The second complicating issue is considerably more problematic as it is intimately related to the peculiarities of the human condition. When asked why the mythological image of Galileo's tale persists in our popular culture despite much acknowledged evidence to the contrary, Lindberg stated: "Myths make a better story."

Indeed, the power of myth is a well-studied phenomenon, and regular mythologizing seems to be an inherent human need consistently exhibited since prehistoric times.

Perhaps, I suggested to Prof. Lindberg after the lecture, you're fighting an uphill battle. Perhaps the details of the particularities of Galileo's case were somehow unimportant and that if Galileo had not lived, he would have had to have been invented.

Furthermore, might it not be the case that the myth of Galileo has objectively done far more for humanity (through inspiring scientists to make beneficial scientific progress) than any information about the historical truth might do?

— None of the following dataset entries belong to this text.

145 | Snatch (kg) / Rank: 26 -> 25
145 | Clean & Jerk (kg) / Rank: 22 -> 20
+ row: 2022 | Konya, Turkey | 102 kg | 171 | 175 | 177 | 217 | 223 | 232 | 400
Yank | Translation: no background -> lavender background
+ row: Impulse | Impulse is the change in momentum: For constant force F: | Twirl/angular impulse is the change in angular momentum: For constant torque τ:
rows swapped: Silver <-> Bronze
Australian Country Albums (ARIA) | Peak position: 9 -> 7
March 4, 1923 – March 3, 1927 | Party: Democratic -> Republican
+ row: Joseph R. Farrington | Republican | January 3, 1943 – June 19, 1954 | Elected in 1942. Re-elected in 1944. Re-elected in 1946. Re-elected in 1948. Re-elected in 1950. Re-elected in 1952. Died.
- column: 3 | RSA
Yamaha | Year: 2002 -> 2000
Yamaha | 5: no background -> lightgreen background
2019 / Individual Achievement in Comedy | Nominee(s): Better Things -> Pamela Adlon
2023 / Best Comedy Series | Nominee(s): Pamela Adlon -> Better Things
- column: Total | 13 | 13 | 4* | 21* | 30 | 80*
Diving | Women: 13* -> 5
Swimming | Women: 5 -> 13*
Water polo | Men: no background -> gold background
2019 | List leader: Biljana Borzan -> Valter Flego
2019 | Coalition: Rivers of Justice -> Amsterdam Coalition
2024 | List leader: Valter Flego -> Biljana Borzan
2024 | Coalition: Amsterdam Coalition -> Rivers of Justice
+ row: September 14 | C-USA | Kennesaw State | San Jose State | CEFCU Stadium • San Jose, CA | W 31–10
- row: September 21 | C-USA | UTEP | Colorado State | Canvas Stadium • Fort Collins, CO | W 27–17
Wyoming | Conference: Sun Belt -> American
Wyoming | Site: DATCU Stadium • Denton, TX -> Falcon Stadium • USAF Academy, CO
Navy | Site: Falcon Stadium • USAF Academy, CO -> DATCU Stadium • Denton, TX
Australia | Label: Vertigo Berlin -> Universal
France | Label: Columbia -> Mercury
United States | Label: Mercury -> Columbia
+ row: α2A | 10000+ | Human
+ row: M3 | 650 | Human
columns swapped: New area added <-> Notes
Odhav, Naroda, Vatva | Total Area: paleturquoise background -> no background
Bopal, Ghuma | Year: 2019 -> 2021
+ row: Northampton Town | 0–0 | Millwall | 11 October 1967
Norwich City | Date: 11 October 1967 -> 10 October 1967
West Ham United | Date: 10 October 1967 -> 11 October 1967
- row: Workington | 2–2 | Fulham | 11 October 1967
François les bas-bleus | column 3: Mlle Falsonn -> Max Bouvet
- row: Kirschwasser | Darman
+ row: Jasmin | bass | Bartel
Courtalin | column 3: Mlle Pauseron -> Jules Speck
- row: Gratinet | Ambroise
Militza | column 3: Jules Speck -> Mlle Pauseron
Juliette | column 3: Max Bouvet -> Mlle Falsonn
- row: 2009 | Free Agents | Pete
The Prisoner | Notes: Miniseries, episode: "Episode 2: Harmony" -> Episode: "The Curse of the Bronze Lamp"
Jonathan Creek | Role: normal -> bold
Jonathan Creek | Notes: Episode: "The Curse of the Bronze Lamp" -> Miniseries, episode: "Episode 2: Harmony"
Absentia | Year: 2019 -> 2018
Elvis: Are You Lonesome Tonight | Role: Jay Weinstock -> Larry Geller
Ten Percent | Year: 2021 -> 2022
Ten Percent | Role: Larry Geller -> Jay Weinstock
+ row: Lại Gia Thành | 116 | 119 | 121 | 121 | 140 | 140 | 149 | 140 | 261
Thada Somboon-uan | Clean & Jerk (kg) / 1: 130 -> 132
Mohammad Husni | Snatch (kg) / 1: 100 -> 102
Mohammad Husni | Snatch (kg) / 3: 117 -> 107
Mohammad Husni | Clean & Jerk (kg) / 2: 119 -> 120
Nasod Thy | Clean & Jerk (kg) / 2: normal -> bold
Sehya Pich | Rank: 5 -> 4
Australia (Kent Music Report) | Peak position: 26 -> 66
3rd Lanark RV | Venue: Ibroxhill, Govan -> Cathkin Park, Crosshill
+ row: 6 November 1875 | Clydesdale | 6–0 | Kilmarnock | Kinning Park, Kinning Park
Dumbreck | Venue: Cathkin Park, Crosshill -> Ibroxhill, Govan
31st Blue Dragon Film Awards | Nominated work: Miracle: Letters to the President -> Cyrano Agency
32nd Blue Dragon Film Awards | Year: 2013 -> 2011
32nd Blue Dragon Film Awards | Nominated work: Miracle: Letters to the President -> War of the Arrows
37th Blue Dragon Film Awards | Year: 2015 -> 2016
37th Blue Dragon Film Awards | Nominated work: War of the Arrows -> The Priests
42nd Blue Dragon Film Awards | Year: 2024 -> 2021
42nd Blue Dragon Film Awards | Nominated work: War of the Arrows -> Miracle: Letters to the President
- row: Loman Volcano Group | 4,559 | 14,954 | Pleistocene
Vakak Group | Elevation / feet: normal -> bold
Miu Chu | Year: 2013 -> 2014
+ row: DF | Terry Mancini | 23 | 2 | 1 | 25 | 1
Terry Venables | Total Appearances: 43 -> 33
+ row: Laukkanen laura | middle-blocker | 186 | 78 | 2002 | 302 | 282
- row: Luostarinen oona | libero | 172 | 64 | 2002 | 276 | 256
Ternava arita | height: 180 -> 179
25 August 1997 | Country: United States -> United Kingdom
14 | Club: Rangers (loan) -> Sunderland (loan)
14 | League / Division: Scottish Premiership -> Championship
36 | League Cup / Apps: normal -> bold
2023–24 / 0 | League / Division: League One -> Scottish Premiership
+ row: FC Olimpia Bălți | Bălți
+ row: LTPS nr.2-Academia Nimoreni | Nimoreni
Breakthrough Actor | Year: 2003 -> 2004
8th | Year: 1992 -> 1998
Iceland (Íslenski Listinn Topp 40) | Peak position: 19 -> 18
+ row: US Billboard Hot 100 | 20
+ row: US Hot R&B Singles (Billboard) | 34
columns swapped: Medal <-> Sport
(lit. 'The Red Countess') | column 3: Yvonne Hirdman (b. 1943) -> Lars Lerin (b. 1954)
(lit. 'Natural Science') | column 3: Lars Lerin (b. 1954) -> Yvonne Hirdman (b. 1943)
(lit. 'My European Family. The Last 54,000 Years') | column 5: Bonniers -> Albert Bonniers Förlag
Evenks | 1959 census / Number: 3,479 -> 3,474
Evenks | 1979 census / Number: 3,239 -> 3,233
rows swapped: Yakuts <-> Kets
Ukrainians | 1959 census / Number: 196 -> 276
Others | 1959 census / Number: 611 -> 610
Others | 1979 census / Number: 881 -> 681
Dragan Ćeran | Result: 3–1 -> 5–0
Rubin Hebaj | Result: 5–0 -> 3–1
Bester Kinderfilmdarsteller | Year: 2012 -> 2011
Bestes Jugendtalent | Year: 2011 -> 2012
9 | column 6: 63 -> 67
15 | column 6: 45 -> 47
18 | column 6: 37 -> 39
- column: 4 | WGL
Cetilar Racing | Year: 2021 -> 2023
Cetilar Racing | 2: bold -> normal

This was clearly not the first time Lindberg was confronted with this sort of reasoning, and he recognized the rocky shoals immediately -- indeed steered himself precipitously closer to them. Yes, he agreed, it was a problem. In fact, it got worse: imagine a hypothetical scenario where it could be proved that knowledge of the truth of a set of circumstances would somehow do far more damage (death, disease and so forth) than ignorance. Is it still the historian's obligation to reveal the truth?

He admitted that the majority of his colleagues would unhesitatingly take this view --- their job is to unveil the truth and any self-censorship that would detract from this mandate was simply unacceptable. For him, on the other hand, things were not quite that simple and he would have to seriously think about the consequences.

Perhaps that old dictum says it best: the simple truth is seldom true and never simple.